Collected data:

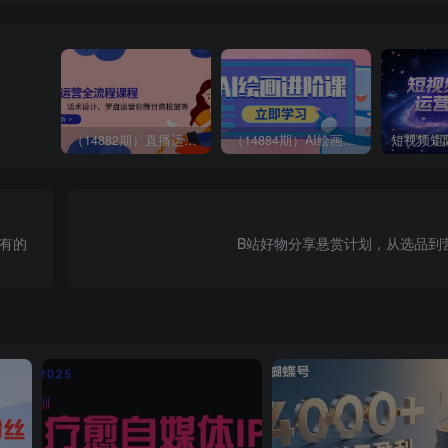
（14882期）直播运营全流程课程-5月更新：从起号、话术设计、罗盘运营到微付费投放等
（14884期）AI绘画进阶课，涵盖电商摄影等多领域，PS操作与AI工具使用全面教学
就有的
B站好物分享悬赏计划，从选品到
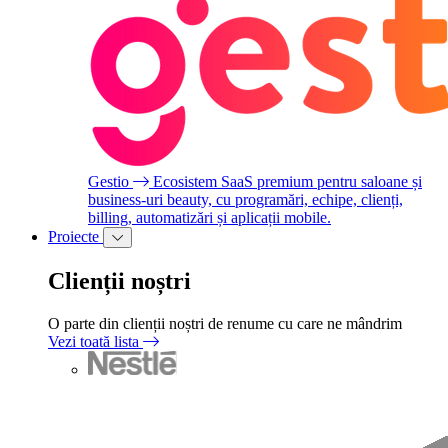
Gestio
Ecosistem SaaS premium pentru saloane și
business-uri beauty, cu programări, echipe, clienți,
billing, automatizări și aplicații mobile.
Proiecte
Clienții noștri
O parte din clienții noștri de renume cu care ne mândrim
Vezi toată lista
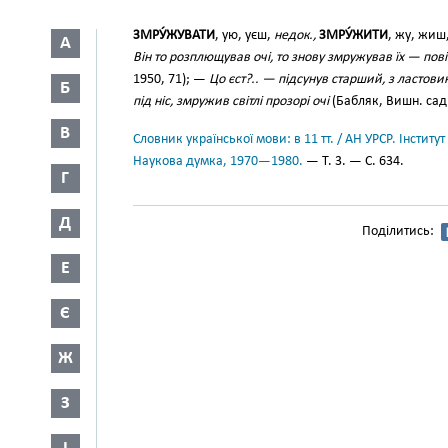
ЗМРУ́ЖУВАТИ
, ую, уєш,
недок.,
ЗМРУ́ЖИТИ
, жу, жиш
А
Він то розплющував очі, то знову змружував їх — по
1950, 71); —
Цо єст?.. — підсунув старший, з ластови
Б
під ніс, змружив світлі прозорі очі
(Бабляк, Вишн. сад,
В
Словник української мови: в 11 тт. / АН УРСР. Інститут
Наукова думка, 1970—1980.
— Т. 3. — С. 634.
Г
Д
Поділитись:
Е
Є
Ж
З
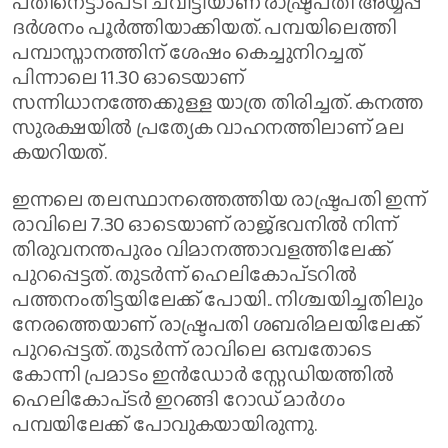
പതിനെട്ടാംപടി ചവിട്ടിയാണ് രാഷ്ട്രപതി അയ്യപ്പ
ദർശനം പൂർത്തിയാക്കിയത്. പമ്പയിലെത്തി
പമ്പാസ്നാനത്തിന് ശേഷം കെച്ചുനിറച്ചത്
പിന്നാലെ 11.30 ഓടെയാണ്
സന്നിധാനത്തേക്കുള്ള യാത്ര തിരിച്ചത്. കനത്ത
സുരക്ഷയില്‍ പ്രത്യേക വാഹനത്തിലാണ് മല
കയറിയത്.
ഇന്നലെ തലസ്ഥാനത്തെത്തിയ രാഷ്ട്രപതി ഇന്ന്
രാവിലെ 7.30 ഓടെയാണ് രാജ്ഭവനിൽ നിന്ന്
തിരുവനന്തപുരം വിമാനത്താവളത്തിലേക്ക്
പുറപ്പെട്ടത്. തുടര്‍ന്ന് ഹെലികോപ്ടറിൽ
പത്തനംതിട്ടയിലേക്ക് പോയി.. നിശ്ചയിച്ചതിലും
നേരത്തെയാണ് രാഷ്ട്രപതി ശബരിമലയിലേക്ക്
പുറപ്പെട്ടത്. തുടര്‍ന്ന് രാവിലെ ഒമ്പതോടെ
കോന്നി പ്രമാടം ഇന്‍ഡോര്‍ സ്റ്റേഡിയത്തിൽ
ഹെലികോപ്ടര്‍ ഇറങ്ങി റോഡ് മാര്‍ഗം
പമ്പയിലേക്ക് പോവുകയായിരുന്നു.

__Problem to work on__
Copy every line of the entries above word for word, leaving out the pictures.

__Response area__
（14882期）直播运营全流程课程-5月更新：从起号、话术设计、罗盘运营到微付费投放等
（14884期）AI绘画进阶课，涵盖电商摄影等多领域，PS操作与AI工具使用全面教学
就有的
B站好物分享悬赏计划，从选品到
Gestio
Ecosistem SaaS premium pentru saloane și
business-uri beauty, cu programări, echipe, clienți,
billing, automatizări și aplicații mobile.
Proiecte
Clienții noștri
O parte din clienții noștri de renume cu care ne mândrim
Vezi toată lista
ЗМРУ́ЖУВАТИ
, ую, уєш,
недок.,
ЗМРУ́ЖИТИ
, жу, жиш
А
Він то розплющував очі, то знову змружував їх — по
1950, 71); —
Цо єст?.. — підсунув старший, з ластови
Б
під ніс, змружив світлі прозорі очі
(Бабляк, Вишн. сад,
В
Словник української мови: в 11 тт. / АН УРСР. Інститут
Наукова думка, 1970—1980.
— Т. 3. — С. 634.
Г
Д
Поділитись:
Е
Є
Ж
З
പതിനെട്ടാംപടി ചവിട്ടിയാണ് രാഷ്ട്രപതി അയ്യപ്പ
ദർശനം പൂർത്തിയാക്കിയത്. പമ്പയിലെത്തി
പമ്പാസ്നാനത്തിന് ശേഷം കെച്ചുനിറച്ചത്
പിന്നാലെ 11.30 ഓടെയാണ്
സന്നിധാനത്തേക്കുള്ള യാത്ര തിരിച്ചത്. കനത്ത
സുരക്ഷയില്‍ പ്രത്യേക വാഹനത്തിലാണ് മല
കയറിയത്.
ഇന്നലെ തലസ്ഥാനത്തെത്തിയ രാഷ്ട്രപതി ഇന്ന്
രാവിലെ 7.30 ഓടെയാണ് രാജ്ഭവനിൽ നിന്ന്
തിരുവനന്തപുരം വിമാനത്താവളത്തിലേക്ക്
പുറപ്പെട്ടത്. തുടര്‍ന്ന് ഹെലികോപ്ടറിൽ
പത്തനംതിട്ടയിലേക്ക് പോയി.. നിശ്ചയിച്ചതിലും
നേരത്തെയാണ് രാഷ്ട്രപതി ശബരിമലയിലേക്ക്
പുറപ്പെട്ടത്. തുടര്‍ന്ന് രാവിലെ ഒമ്പതോടെ
കോന്നി പ്രമാടം ഇന്‍ഡോര്‍ സ്റ്റേഡിയത്തിൽ
ഹെലികോപ്ടര്‍ ഇറങ്ങി റോഡ് മാര്‍ഗം
പമ്പയിലേക്ക് പോവുകയായിരുന്നു.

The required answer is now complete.